Chez les enfants particulièrement à risque d’hypovitaminose D du fait de leur degré de pigmentation cutanée, la photosynthèse naturelle est déjà limitée. Il est probable que l’augmentation de la durée d’exposition solaire soit peu efficace puisqu’il existe une limite physiologique à la photosynthèse de vitamine D. En outre, l’exposition solaire sur de grandes surfaces cutanées pendant l’hiver sous des latitudes élevées comme en Europe du Nord est souvent limitée même lors d’activités de plein air, en raison de la nécessité d’une protection vestimentaire contre le froid et les intempéries [131].

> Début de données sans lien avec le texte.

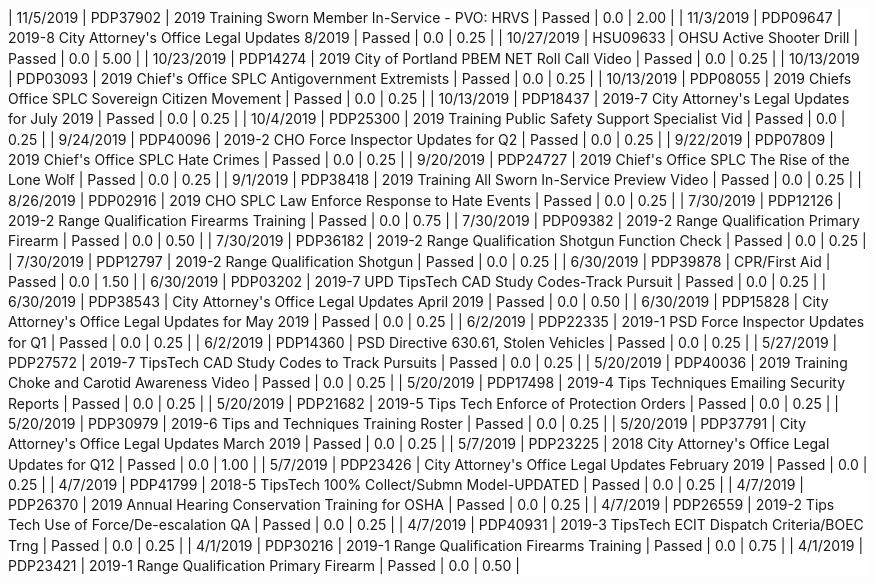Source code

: | 11/5/2019 | PDP37902 | 2019 Training Sworn Member In-Service - PVO: HRVS | Passed | 0.0 | 2.00 |
| 11/3/2019 | PDP09647 | 2019-8 City Attorney's Office Legal Updates 8/2019 | Passed | 0.0 | 0.25 |
| 10/27/2019 | HSU09633 | OHSU Active Shooter Drill | Passed | 0.0 | 5.00 |
| 10/23/2019 | PDP14274 | 2019 City of Portland PBEM NET Roll Call Video | Passed | 0.0 | 0.25 |
| 10/13/2019 | PDP03093 | 2019 Chief's Office SPLC Antigovernment Extremists | Passed | 0.0 | 0.25 |
| 10/13/2019 | PDP08055 | 2019 Chiefs Office SPLC Sovereign Citizen Movement | Passed | 0.0 | 0.25 |
| 10/13/2019 | PDP18437 | 2019-7 City Attorney's Legal Updates for July 2019 | Passed | 0.0 | 0.25 |
| 10/4/2019 | PDP25300 | 2019 Training Public Safety Support Specialist Vid | Passed | 0.0 | 0.25 |
| 9/24/2019 | PDP40096 | 2019-2 CHO Force Inspector Updates for Q2 | Passed | 0.0 | 0.25 |
| 9/22/2019 | PDP07809 | 2019 Chief's Office SPLC Hate Crimes | Passed | 0.0 | 0.25 |
| 9/20/2019 | PDP24727 | 2019 Chief's Office SPLC The Rise of the Lone Wolf | Passed | 0.0 | 0.25 |
| 9/1/2019 | PDP38418 | 2019 Training All Sworn In-Service Preview Video | Passed | 0.0 | 0.25 |
| 8/26/2019 | PDP02916 | 2019 CHO SPLC Law Enforce Response to Hate Events | Passed | 0.0 | 0.25 |
| 7/30/2019 | PDP12126 | 2019-2 Range Qualification Firearms Training | Passed | 0.0 | 0.75 |
| 7/30/2019 | PDP09382 | 2019-2 Range Qualification Primary Firearm | Passed | 0.0 | 0.50 |
| 7/30/2019 | PDP36182 | 2019-2 Range Qualification Shotgun Function Check | Passed | 0.0 | 0.25 |
| 7/30/2019 | PDP12797 | 2019-2 Range Qualification Shotgun | Passed | 0.0 | 0.25 |
| 6/30/2019 | PDP39878 | CPR/First Aid | Passed | 0.0 | 1.50 |
| 6/30/2019 | PDP03202 | 2019-7 UPD TipsTech CAD Study Codes-Track Pursuit | Passed | 0.0 | 0.25 |
| 6/30/2019 | PDP38543 | City Attorney's Office Legal Updates April 2019 | Passed | 0.0 | 0.50 |
| 6/30/2019 | PDP15828 | City Attorney's Office Legal Updates for May 2019 | Passed | 0.0 | 0.25 |
| 6/2/2019 | PDP22335 | 2019-1 PSD Force Inspector Updates for Q1 | Passed | 0.0 | 0.25 |
| 6/2/2019 | PDP14360 | PSD Directive 630.61, Stolen Vehicles | Passed | 0.0 | 0.25 |
| 5/27/2019 | PDP27572 | 2019-7 TipsTech CAD Study Codes to Track Pursuits | Passed | 0.0 | 0.25 |
| 5/20/2019 | PDP40036 | 2019 Training Choke and Carotid Awareness Video | Passed | 0.0 | 0.25 |
| 5/20/2019 | PDP17498 | 2019-4 Tips  Techniques Emailing Security Reports | Passed | 0.0 | 0.25 |
| 5/20/2019 | PDP21682 | 2019-5 Tips  Tech Enforce of Protection Orders | Passed | 0.0 | 0.25 |
| 5/20/2019 | PDP30979 | 2019-6 Tips and Techniques Training Roster | Passed | 0.0 | 0.25 |
| 5/20/2019 | PDP37791 | City Attorney's Office Legal Updates March 2019 | Passed | 0.0 | 0.25 |
| 5/7/2019 | PDP23225 | 2018 City Attorney's Office Legal Updates for Q12 | Passed | 0.0 | 1.00 |
| 5/7/2019 | PDP23426 | City Attorney's Office Legal Updates February 2019 | Passed | 0.0 | 0.25 |
| 4/7/2019 | PDP41799 | 2018-5 TipsTech 100% Collect/Submn Model-UPDATED | Passed | 0.0 | 0.25 |
| 4/7/2019 | PDP26370 | 2019 Annual Hearing Conservation Training for OSHA | Passed | 0.0 | 0.25 |
| 4/7/2019 | PDP26559 | 2019-2 Tips  Tech Use of Force/De-escalation QA | Passed | 0.0 | 0.25 |
| 4/7/2019 | PDP40931 | 2019-3 TipsTech ECIT Dispatch Criteria/BOEC Trng | Passed | 0.0 | 0.25 |
| 4/1/2019 | PDP30216 | 2019-1 Range Qualification Firearms Training | Passed | 0.0 | 0.75 |
| 4/1/2019 | PDP23421 | 2019-1 Range Qualification Primary Firearm | Passed | 0.0 | 0.50 |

Enfin, certains enfants ne peuvent s’exposer au soleil car ils présentent une contre-indication du fait d’une dermatose photosensible. Toutefois, dans le xeroderma pigmentosum, il a été montré que la supplémentation orale en vitamine D était efficace pour compenser les effets de l’éviction solaire [132].

Par conséquent les recommandations de l’American Academy of Pediatrics s’appuient sur la compensation alimentaire en vitamine D pour prévenir et corriger les carences chez ces enfants à risque, et non sur l’exposition solaire [133].

D’autre part, la fréquence de la carence en vitamine D et ses risques réels ou supposés devraient-ils faire modifier les conseils actuels sur l’exposition solaire et ses risques ?

Les recommandations actuelles de certains pays tels que la Grande-Bretagne ont pu être considérées comme trop limitatives et ont été accusées d’avoir un effet préjudiciable sur la santé en induisant ou en majorant une carence en vitamine D [131]. Le problème réside plutôt dans le fait que lorsqu’un message de prévention est trop général et non nuancé, il peut être pertinent pour certaines personnes et totalement inadapté pour d’autres, avec par conséquent le risque de ne pas être suivi. C’est pourquoi les recommandations les plus récentes insistent plus sur les dangers d’une exposition brève et intense sans remettre en cause les bienfaits d’une exposition solaire modérée et contrôlée. Ainsi, les recommandation australiennes et néo-zélandaises de 2005 sur les risques et bénéfices de l’exposition solaire insistent bien sur la nécessité de prendre en compte l’indice UV en n’appliquant une photoprotection stricte que lorsqu’il est égal à 3 ou plus, et sur le fait que certaines personnes ont un risque plus élevé de cancer de la peau et ont besoin d’une protection plus rigoureuse, alors que chez d’autres, le risque de carence en vitamine D est suffisamment important pour qu’elle soit recherchée et supplémentée si nécessaire [134, 135]. Ces conseils font donc largement appel à la responsabilité individuelle et incitent le public à faire la démarche de s’informer [136].

En conclusion, même si l’on pouvait définir la dose d’UV ayant le meilleur rapport bénéfice/risque entre la cancérogenèse et la synthèse de vitamine D, ce qui n’est pas le cas, il resterait nécessaire de tenir compte des particularités individuelles liées au mode de vie, au phototype, aux habitudes vestimentaires et alimentaires, au lieu de résidence, aux antécédents médicaux, etc. Il reste donc primordial pour le médecin, à côté des campagnes d’information, de toujours raisonner et agir à l’échelon individuel, en connaissant les situations à risque soit de cancer de la peau, soit de carence en vitamine D et en sachant les prévenir. En l’état actuel des connaissances, cette prévention s’effectue respectivement par la limitation de l’exposition solaire et par la supplémentation orale en vitamine D.